When I was 14 these girls at my school played a horrible prank on me, strongly implying I was a dog. It was really traumatizing because they did it in front of a lot of people, and I was alreay going through a tough time because my parents has recently divorced and remarried and all sorts.
I was shattered and so grateful I happened to be leaving that school. But my self esteem had been stomped on by a bunch of bitches. I developed an eating disorder, I weighed just over 50kgs at 175cm tall. I was self harming and I just felt worthless. I found it difficult to makes friends at my new school and just never felt accepted. I became depressed and bitter. And my parents never noticed.
It took six YEARS for me to kind of accept myself again. I was in my 20's, working and earning money so I could buy myself products for my hair and such. I also got braces. None of them did any miracles but it was an improvement.
I unfortunately have a condition whereby my teeth move around quite a bit so they've got wires glued to the back of them to help limit that, but they're not as straight as they used to be after the braces. I'm considering getting them again.
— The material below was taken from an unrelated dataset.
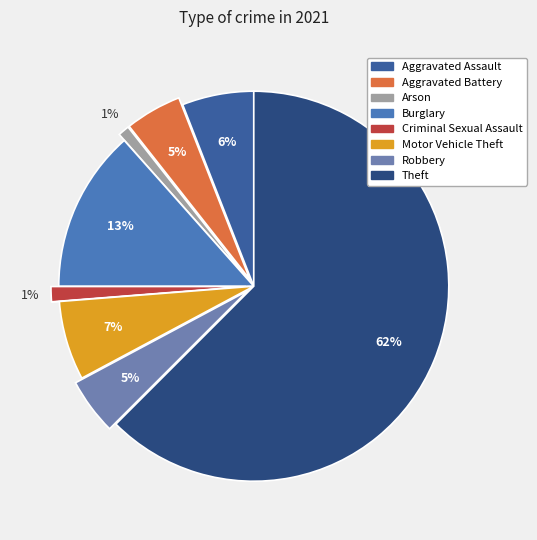

Is there a majority slice in this chart?

Yes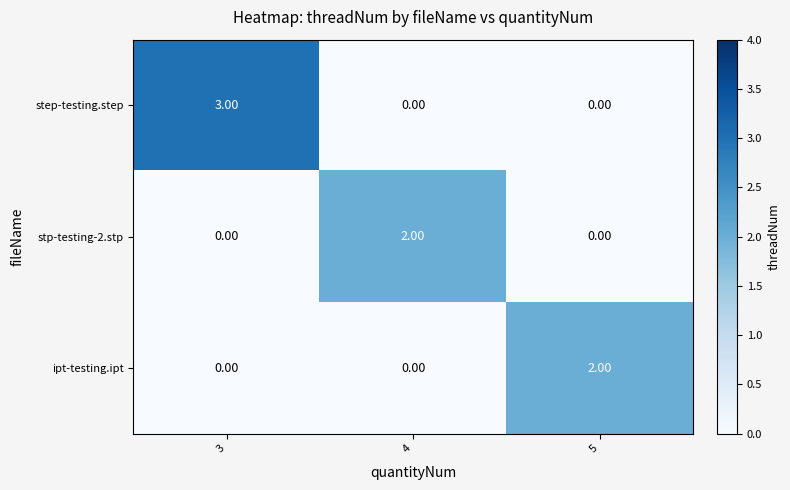

What is the difference between the step-testing.step values at 5 and 3?

3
And because of this condition my hair is also a mission it's very fine and thin and frizzy due to various deficiencies but no matter what I do and no matter how good I am at keeping my levels up, it's still a mess.
I also bought myself a microneedling pen so I can perform my own microneedling treatments. I do this on my face to limit ageing as well as on my stretch marks. Again, they haven't performed miracles but my stretch marks look a lot better than they used to.
Anyway, I digress.
I found out my husband cheated last year. I was devastated and told him I wanted a divorce. He begged me and said he was sorry and that he wouldn't ever do it again.
And you know what, he hasn't.
But it ruined my self esteem. He hasn't told me I'm pretty outside of the bedroom in forever. He says he doesn't know what's the right thing to say to me.
I know I'm a plain Jane, I know I'm not gorgeous. But I feel like that's the reason why he cheated. I do everything for him. My life revolves around him and our household. I encourage him when he's down, I praise him when he does well. I console him when he's had a bad day and I congratulate him when he gets accolades. I cook and clean and make sure he's got lunch and dinner, most of the time anyway. His clothes are always washed and ironed, and I do all this while having a full time job myself.
The only place I am slacking is my looks. I've been so down about this lately, I just don't feel like I'm ever going to feel better. I'm always going to compare myself to other women, always going to hate myself. I know it's so superficial, but I guess because I was told from a young age I'm ugly it's just always going to be in the back... Or the front... Of my mind.